Book Review: Beyond the Sling, by Mayim Bialik
Mayim Bialik is a neuroscientist, an actress, and with this book a real spokesperson for Attachment Parenting. If you imagine a spectrum with absolutely routine-focused, parent-led families at one end, and completely baby-led, bed-sharing, nappy-free families at the other end, then Bialik is telling a story set right at the tip of the baby-led end of that spectrum. The title “Beyond the sling” tells us just how far along it is.
As she tells us at the start, this is not a quick-fix parenting manual. Although she clearly is writing about what, in her view, is the best way to parent, she delivers most of this through anecdotes about her own family. I spoke to a new mother recently who liked that because it gave her a new perspective to think about, rather than telling her what to do.
Attachment Parenting considers parenting to be “the most natural and instinctual event on the planet.” (p11), fostering respectful and loving relationships between parent and child, and ensuring a securely attached, happy individual. Bialik argues that this process is innate and this outcome biologically inevitable, and devotes one chapter to explaining some very basic science behind attachment theory. This section was disappointingly thin on actual science.
Part Two of the book is entitled “What a baby needs,” and covers birth, breastfeeding, babywearing, bedsharing, and elimination communication, which she feels gave her a deep intuitive connection with her children. These chapters are mostly evidence-based, however they frame this style of parenting very much within the limitations of natural birth, exclusive breastfeeding, and easily cleanable floors, which I fear would make her exhortations inaccessible to many parents.

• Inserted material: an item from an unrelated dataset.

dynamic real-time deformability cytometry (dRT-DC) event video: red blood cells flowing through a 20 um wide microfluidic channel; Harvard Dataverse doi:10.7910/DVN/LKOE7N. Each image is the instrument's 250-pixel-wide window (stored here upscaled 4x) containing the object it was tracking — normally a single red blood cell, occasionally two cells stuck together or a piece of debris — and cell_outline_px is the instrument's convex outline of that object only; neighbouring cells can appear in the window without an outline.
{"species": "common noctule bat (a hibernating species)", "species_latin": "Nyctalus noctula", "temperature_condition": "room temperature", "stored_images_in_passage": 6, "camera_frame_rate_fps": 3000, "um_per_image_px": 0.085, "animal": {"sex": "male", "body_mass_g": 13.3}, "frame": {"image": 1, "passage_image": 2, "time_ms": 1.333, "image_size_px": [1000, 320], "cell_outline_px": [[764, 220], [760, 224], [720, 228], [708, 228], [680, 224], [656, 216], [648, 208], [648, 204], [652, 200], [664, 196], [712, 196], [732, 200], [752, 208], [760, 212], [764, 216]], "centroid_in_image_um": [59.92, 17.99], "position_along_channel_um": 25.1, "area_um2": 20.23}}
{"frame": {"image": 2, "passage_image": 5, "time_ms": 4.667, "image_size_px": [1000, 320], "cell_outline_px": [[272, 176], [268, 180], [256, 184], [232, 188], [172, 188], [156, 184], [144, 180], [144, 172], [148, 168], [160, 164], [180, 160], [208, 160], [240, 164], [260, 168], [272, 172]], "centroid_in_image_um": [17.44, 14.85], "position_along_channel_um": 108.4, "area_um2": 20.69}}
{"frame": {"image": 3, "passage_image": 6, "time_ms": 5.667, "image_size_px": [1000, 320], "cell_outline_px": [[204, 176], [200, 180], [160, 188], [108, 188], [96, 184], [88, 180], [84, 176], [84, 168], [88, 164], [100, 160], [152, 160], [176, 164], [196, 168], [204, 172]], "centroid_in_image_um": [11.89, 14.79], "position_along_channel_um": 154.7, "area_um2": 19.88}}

Part Three is about what babies don’t need, and while there is much to admire in keeping one’s home free of battery-operated toys, I absolutely cannot get behind her “informed decision” not to vaccinate her children, and feel that the resources offered to support this very brief section are rather one-sided.
The chapter on discipline gave me a lot to think about; I felt like I violently agreed or disagreed with every other paragraph. There is much clear and logical thinking about how to deal with behavioural matters, but many of the anecdotes about how she and her co-parent implement this thinking seem not to line up with the theory. I think that a child would understand “not for Miles” (p195) to mean exactly the same thing as “no,” but perhaps it depends on the parenting context. I feel like I must be missing some very subtle nuance here.
I would be unlikely to recommend this book to someone who hadn’t specifically asked for something on Attachment Parenting. I am uncomfortable with dogma at any end of the spectrum. Bialik states that “this is not a judgemental book,” nor is it one of those books that “make me feel that I am failing and inadequate,” (p13); and yet this is exactly how I felt reading it – and this is from the perspective of a straightforward birth, bedsharing, full term breastfeeding, and a pretty good grasp of brain development myself. When Bialik claims that she does not need to put her own needs on hold to parent in this extreme way, she also contradicts herself by repeatedly telling us how tired she is, but that it is the right thing to do. I think it would be okay to be honest about the amount of sacrifice needed to parent in this extreme way, and that there are parents who will choose it anyway, or moderate their approach to meet both their own needs, and those of their children.
Disclosure: I was sent a free review copy of Beyond The Sling by the publishers Pinter & Martin. You can currently buy it on their website for £6.99.